Neuroscience research studies have shown that the left and right hemispheres of the human brain response differently to the same or different emotions. Exploiting this difference in the human brain response is important to emotion recognition. In this study, we propose a bi-hemisphere discrepancy convolutional neural network model (BiDCNN) for electroencephalograph (EEG) emotion recognition, which can effectively learn the different response patterns between the left and right hemispheres, and is designed as a three-input and single-output network structure with three convolutional neural network layers. Specifically, to capture and amplify different electrical responses of the left and right brain to emotional stimuli, three different EEG feature matrices are constructed based on the International 10–20 System.
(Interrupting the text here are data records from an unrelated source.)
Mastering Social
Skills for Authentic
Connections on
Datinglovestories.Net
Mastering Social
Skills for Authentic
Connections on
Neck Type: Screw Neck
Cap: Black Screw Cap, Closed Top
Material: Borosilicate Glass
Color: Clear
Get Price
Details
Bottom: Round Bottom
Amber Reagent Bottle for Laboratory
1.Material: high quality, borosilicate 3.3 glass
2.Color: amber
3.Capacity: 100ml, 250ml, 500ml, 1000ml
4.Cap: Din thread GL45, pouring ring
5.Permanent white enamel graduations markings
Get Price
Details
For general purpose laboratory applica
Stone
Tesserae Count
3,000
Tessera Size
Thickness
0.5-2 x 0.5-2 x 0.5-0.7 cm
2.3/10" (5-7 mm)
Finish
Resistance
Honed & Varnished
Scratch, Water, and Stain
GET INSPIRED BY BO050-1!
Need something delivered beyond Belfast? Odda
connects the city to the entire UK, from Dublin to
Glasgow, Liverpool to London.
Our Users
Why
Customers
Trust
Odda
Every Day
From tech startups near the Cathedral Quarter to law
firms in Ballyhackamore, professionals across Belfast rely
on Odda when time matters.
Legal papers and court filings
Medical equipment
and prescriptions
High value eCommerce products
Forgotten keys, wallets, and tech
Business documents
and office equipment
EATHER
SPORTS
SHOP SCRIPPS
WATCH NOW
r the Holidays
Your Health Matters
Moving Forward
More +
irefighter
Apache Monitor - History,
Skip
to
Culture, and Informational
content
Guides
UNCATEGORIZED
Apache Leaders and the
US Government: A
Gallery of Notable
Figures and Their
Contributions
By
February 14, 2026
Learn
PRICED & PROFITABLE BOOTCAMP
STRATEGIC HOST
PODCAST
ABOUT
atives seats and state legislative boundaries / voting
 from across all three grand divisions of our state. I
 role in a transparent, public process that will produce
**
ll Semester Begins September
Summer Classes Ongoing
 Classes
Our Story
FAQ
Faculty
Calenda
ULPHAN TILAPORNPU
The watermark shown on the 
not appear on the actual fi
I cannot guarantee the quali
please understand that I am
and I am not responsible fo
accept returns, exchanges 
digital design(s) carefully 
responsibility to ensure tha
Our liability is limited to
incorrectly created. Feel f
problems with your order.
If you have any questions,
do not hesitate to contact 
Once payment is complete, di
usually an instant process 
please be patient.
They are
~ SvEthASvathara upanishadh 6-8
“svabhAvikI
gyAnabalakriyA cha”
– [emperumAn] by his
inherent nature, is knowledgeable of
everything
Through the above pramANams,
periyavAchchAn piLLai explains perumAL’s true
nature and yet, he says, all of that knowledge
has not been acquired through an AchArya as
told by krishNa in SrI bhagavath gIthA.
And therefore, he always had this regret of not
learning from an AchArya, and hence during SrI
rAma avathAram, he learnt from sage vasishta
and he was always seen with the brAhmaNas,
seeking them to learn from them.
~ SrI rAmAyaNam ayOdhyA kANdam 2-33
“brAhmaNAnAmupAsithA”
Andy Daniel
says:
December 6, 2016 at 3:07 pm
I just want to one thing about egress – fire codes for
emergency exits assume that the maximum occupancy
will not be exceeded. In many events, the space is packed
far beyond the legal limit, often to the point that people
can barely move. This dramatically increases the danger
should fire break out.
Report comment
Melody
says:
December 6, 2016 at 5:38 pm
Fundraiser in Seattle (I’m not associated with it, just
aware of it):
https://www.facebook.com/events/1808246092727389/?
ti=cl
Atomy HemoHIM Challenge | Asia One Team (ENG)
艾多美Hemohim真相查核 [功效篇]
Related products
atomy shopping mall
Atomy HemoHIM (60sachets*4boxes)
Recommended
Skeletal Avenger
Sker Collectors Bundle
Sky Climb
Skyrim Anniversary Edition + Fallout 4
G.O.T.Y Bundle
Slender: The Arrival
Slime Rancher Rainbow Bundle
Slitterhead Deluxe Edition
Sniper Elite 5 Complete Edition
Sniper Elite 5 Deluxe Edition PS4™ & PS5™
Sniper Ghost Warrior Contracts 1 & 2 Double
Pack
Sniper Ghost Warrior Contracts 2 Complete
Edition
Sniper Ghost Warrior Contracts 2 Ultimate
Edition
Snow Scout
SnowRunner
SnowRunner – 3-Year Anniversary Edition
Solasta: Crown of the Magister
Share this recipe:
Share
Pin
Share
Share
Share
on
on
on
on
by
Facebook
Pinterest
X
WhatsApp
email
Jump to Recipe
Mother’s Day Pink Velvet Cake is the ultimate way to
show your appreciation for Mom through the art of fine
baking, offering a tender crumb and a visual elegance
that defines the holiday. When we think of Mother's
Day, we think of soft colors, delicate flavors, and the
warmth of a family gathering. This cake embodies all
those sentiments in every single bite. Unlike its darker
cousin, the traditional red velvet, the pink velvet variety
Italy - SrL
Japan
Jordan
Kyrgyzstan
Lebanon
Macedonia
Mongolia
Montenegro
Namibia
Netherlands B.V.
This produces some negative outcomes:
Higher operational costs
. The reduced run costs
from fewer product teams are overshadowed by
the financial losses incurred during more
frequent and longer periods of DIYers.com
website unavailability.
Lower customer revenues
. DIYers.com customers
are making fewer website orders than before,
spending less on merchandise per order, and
Subsequently, by using three convolutional neural network layers, the spatial and temporal features are extracted to mine the inter-channel correlation among the physically adjacent EEG electrodes. We evaluate our proposed BiDCNN model on the classical dataset called DEAP to verify its effectiveness. Our results of the subject-dependent experiment show that BiDCNN achieves state-of-the-art performance with a mean accuracy of 94.38% in valence and 94.72% in arousal, where the data for training and testing come from one subject. Furthermore, our subject-independent experimental results, in which different subjects are used to train and test the model, show that BiDCNN also obtains superior results on the valence and arousal recognition tasks, respectively achieving an accuracy of 68.14% and 63.94%.